RLVER:基於可驗證情感獎勵的強化學習用於共情代理
RLVER: Reinforcement Learning with Verifiable Emotion Rewards for Empathetic Agents
July 3, 2025
作者: Peisong Wang, Ruotian Ma, Bang Zhang, Xingyu Chen, Zhiwei He, Kang Luo, Qingsong Lv, Qingxuan Jiang, Zheng Xie, Shanyi Wang, Yuan Li, Fanghua Ye, Jian Li, Yifan Yang, Zhaopeng Tu, Xiaolong Li
cs.AI
摘要
大型語言模型(LLMs)在邏輯和算法推理方面表現卓越,但其情感智能(EQ)仍遠遠落後於其認知能力。儘管基於可驗證獎勵的強化學習(RLVR)在其他領域取得了進展,但其在對話中的應用——尤其是針對情感智能的應用——仍未被充分探索。在本研究中,我們引入了RLVER,這是首個端到端的強化學習框架,利用來自模擬用戶的可驗證情感獎勵來培養LLMs的高階共情能力。在此框架內,自我一致的情感模擬用戶參與對話展開,並在對話過程中生成確定性的情感分數,作為引導LLM學習的獎勵信號。通過使用PPO對公開可用的Qwen2.5-7B-Instruct模型進行微調,其Sentient-Benchmark分數從13.3提升至79.2,同時在很大程度上保留了數學和編程能力。大量實驗表明:(i)RLVER持續提升了多種對話能力;(ii)思考型與非思考型模型呈現出不同的趨勢——思考型模型在共情和洞察力方面表現優異,而非思考型模型則更傾向於行動;(iii)GRPO通常帶來穩定的增益,而PPO則能將某些能力推向更高的天花板;(iv)更具挑戰性的環境並不一定更好——適度的環境反而能產生更強的結果。我們的結果表明,RLVER是實現情感智能且具備廣泛能力的語言代理的實用途徑。
English
Large language models (LLMs) excel at logical and algorithmic reasoning, yet
their emotional intelligence (EQ) still lags far behind their cognitive
prowess. While reinforcement learning from verifiable rewards (RLVR) has
advanced in other domains, its application to dialogue-especially for emotional
intelligence-remains underexplored. In this work, we introduce RLVER, the first
end-to-end reinforcement learning framework that leverages verifiable emotion
rewards from simulated users to cultivate higher-order empathetic abilities in
LLMs. Within this framework, self-consistent affective simulated users engage
in dialogue rollouts and produce deterministic emotion scores during
conversations, serving as reward signals to guide the LLM's learning.

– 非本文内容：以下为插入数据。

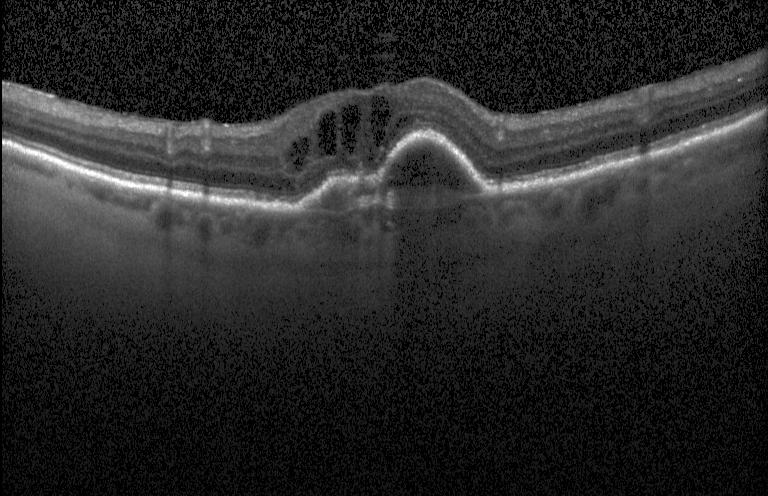

OCT scan showing choroidal neovascularization (CNV).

Fine-tuning publicly available Qwen2.5-7B-Instruct model with PPO boosts its
Sentient-Benchmark score from 13.3 to 79.2 while largely preserving
mathematical and coding competence. Extensive experiments reveal that: (i)

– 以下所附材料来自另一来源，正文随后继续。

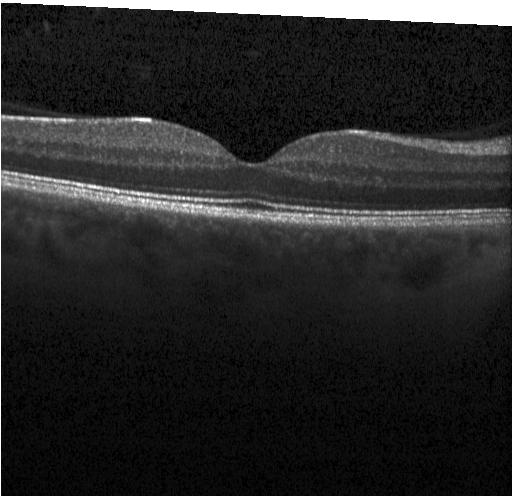
No choroidal neovascularization, no diabetic macular edema, and no drusen.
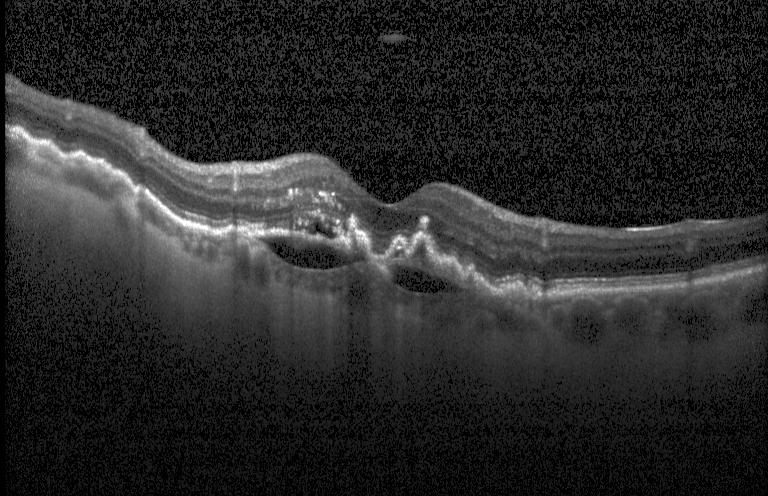
Spectral-domain optical coherence tomography, optical coherence tomography scan, fovea-centered
OCT finding: a choroidal neovascular membrane.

RLVER consistently improves multiple dialogue capabilities; (ii) Thinking and
non-thinking models show distinct trends--thinking models excel in empathy and
insight, while non-thinking models favor action; (iii) GRPO often yields stable
gains, while PPO can push certain capabilities to a higher ceiling; (iv) More
challenging environments are not always better-moderate ones can yield stronger
outcomes. Our results show that RLVER is a practical route toward emotionally
intelligent and broadly capable language agents.